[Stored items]
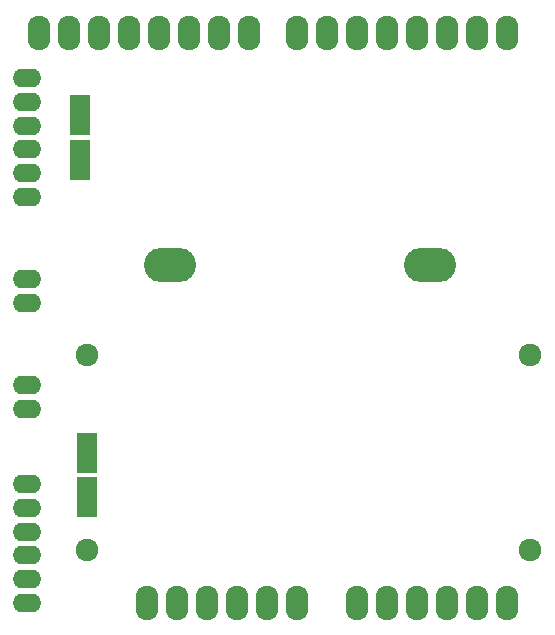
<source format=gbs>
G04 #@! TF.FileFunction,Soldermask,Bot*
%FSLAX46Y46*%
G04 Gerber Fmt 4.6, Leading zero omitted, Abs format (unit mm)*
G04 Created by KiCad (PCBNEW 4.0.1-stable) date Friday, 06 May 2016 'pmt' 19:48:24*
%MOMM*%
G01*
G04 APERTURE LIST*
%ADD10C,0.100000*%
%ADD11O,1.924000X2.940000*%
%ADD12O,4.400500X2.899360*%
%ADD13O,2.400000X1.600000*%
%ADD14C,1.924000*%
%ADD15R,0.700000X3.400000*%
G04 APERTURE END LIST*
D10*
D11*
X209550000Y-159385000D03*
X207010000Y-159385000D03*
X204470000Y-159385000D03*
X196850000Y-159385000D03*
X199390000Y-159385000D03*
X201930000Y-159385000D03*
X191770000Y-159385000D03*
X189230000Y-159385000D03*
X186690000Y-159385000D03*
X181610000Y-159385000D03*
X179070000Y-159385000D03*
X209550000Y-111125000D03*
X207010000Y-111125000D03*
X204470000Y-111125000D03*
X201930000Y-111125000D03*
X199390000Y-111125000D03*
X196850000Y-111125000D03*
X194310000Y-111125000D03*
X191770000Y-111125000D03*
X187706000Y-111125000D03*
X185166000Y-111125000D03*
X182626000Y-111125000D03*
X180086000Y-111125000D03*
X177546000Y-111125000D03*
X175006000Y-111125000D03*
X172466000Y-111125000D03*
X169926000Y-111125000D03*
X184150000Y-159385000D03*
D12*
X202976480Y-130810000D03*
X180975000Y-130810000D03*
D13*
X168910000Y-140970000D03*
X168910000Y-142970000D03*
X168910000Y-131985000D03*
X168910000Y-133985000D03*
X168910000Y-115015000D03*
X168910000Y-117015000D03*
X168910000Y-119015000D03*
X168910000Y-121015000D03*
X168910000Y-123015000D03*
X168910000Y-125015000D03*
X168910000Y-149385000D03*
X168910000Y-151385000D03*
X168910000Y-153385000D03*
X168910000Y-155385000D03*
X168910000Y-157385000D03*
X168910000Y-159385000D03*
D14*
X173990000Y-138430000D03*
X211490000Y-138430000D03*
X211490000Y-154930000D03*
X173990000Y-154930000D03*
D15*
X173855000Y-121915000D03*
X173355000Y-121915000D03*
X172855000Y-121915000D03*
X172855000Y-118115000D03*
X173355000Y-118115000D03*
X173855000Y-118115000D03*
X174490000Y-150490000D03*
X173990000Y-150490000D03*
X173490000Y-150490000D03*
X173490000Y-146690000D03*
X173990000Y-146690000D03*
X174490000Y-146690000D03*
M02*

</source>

### How to complete this task:
The expected response is every entry above, repeated exactly, pictures removed.

### Exercise output:
<source format=gbs>
G04 #@! TF.FileFunction,Soldermask,Bot*
%FSLAX46Y46*%
G04 Gerber Fmt 4.6, Leading zero omitted, Abs format (unit mm)*
G04 Created by KiCad (PCBNEW 4.0.1-stable) date Friday, 06 May 2016 'pmt' 19:48:24*
%MOMM*%
G01*
G04 APERTURE LIST*
%ADD10C,0.100000*%
%ADD11O,1.924000X2.940000*%
%ADD12O,4.400500X2.899360*%
%ADD13O,2.400000X1.600000*%
%ADD14C,1.924000*%
%ADD15R,0.700000X3.400000*%
G04 APERTURE END LIST*
D10*
D11*
X209550000Y-159385000D03*
X207010000Y-159385000D03*
X204470000Y-159385000D03*
X196850000Y-159385000D03*
X199390000Y-159385000D03*
X201930000Y-159385000D03*
X191770000Y-159385000D03*
X189230000Y-159385000D03*
X186690000Y-159385000D03*
X181610000Y-159385000D03*
X179070000Y-159385000D03*
X209550000Y-111125000D03*
X207010000Y-111125000D03*
X204470000Y-111125000D03*
X201930000Y-111125000D03*
X199390000Y-111125000D03*
X196850000Y-111125000D03*
X194310000Y-111125000D03*
X191770000Y-111125000D03*
X187706000Y-111125000D03*
X185166000Y-111125000D03*
X182626000Y-111125000D03*
X180086000Y-111125000D03*
X177546000Y-111125000D03*
X175006000Y-111125000D03*
X172466000Y-111125000D03*
X169926000Y-111125000D03*
X184150000Y-159385000D03*
D12*
X202976480Y-130810000D03*
X180975000Y-130810000D03*
D13*
X168910000Y-140970000D03*
X168910000Y-142970000D03*
X168910000Y-131985000D03*
X168910000Y-133985000D03*
X168910000Y-115015000D03*
X168910000Y-117015000D03*
X168910000Y-119015000D03*
X168910000Y-121015000D03*
X168910000Y-123015000D03*
X168910000Y-125015000D03*
X168910000Y-149385000D03*
X168910000Y-151385000D03*
X168910000Y-153385000D03*
X168910000Y-155385000D03*
X168910000Y-157385000D03*
X168910000Y-159385000D03*
D14*
X173990000Y-138430000D03*
X211490000Y-138430000D03*
X211490000Y-154930000D03*
X173990000Y-154930000D03*
D15*
X173855000Y-121915000D03*
X173355000Y-121915000D03*
X172855000Y-121915000D03*
X172855000Y-118115000D03*
X173355000Y-118115000D03*
X173855000Y-118115000D03*
X174490000Y-150490000D03*
X173990000Y-150490000D03*
X173490000Y-150490000D03*
X173490000Y-146690000D03*
X173990000Y-146690000D03*
X174490000Y-146690000D03*
M02*

</source>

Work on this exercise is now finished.